TASK REQUIREMENTS: Print, character for character, the stretch of lines in the entries below from the line containing "pose: elev=162.1 azim=76.3" through the line containing "Dot at: (178, 357)", with both of those lines included.

RECORD EXTRACTS:
--*--
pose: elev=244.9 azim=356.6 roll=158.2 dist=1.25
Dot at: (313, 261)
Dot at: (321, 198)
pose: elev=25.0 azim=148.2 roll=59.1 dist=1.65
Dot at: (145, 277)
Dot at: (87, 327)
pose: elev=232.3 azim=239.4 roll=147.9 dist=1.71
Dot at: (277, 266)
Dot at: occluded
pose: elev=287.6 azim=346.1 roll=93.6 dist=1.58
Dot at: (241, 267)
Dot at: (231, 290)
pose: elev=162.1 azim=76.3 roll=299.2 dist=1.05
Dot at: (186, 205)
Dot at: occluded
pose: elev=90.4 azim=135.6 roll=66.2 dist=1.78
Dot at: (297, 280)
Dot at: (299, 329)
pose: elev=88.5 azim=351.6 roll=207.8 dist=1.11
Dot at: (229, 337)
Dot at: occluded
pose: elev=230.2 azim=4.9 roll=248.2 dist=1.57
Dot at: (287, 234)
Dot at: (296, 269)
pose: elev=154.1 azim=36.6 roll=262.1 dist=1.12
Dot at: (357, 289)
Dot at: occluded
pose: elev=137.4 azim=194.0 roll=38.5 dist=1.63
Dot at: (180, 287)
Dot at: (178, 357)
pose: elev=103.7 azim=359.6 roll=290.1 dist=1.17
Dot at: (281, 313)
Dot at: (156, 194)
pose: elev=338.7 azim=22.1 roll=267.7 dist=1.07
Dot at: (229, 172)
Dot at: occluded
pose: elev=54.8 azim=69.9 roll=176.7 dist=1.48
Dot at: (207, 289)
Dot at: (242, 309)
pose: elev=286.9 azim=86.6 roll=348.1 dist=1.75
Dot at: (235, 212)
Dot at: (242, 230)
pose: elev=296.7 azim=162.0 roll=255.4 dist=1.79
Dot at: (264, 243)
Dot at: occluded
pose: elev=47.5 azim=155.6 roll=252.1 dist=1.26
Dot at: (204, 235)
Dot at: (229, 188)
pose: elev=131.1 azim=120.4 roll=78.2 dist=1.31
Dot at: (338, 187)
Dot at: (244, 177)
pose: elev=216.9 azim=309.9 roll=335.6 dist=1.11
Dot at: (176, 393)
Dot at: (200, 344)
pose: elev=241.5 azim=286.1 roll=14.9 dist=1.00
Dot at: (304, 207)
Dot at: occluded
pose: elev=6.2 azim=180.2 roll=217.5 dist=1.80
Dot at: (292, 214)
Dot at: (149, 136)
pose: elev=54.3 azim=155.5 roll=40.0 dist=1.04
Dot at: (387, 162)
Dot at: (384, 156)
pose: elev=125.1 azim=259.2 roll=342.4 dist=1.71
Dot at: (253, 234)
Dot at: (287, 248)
--*--
EXPECTED OUTPUT:
pose: elev=162.1 azim=76.3 roll=299.2 dist=1.05
Dot at: (186, 205)
Dot at: occluded
pose: elev=90.4 azim=135.6 roll=66.2 dist=1.78
Dot at: (297, 280)
Dot at: (299, 329)
pose: elev=88.5 azim=351.6 roll=207.8 dist=1.11
Dot at: (229, 337)
Dot at: occluded
pose: elev=230.2 azim=4.9 roll=248.2 dist=1.57
Dot at: (287, 234)
Dot at: (296, 269)
pose: elev=154.1 azim=36.6 roll=262.1 dist=1.12
Dot at: (357, 289)
Dot at: occluded
pose: elev=137.4 azim=194.0 roll=38.5 dist=1.63
Dot at: (180, 287)
Dot at: (178, 357)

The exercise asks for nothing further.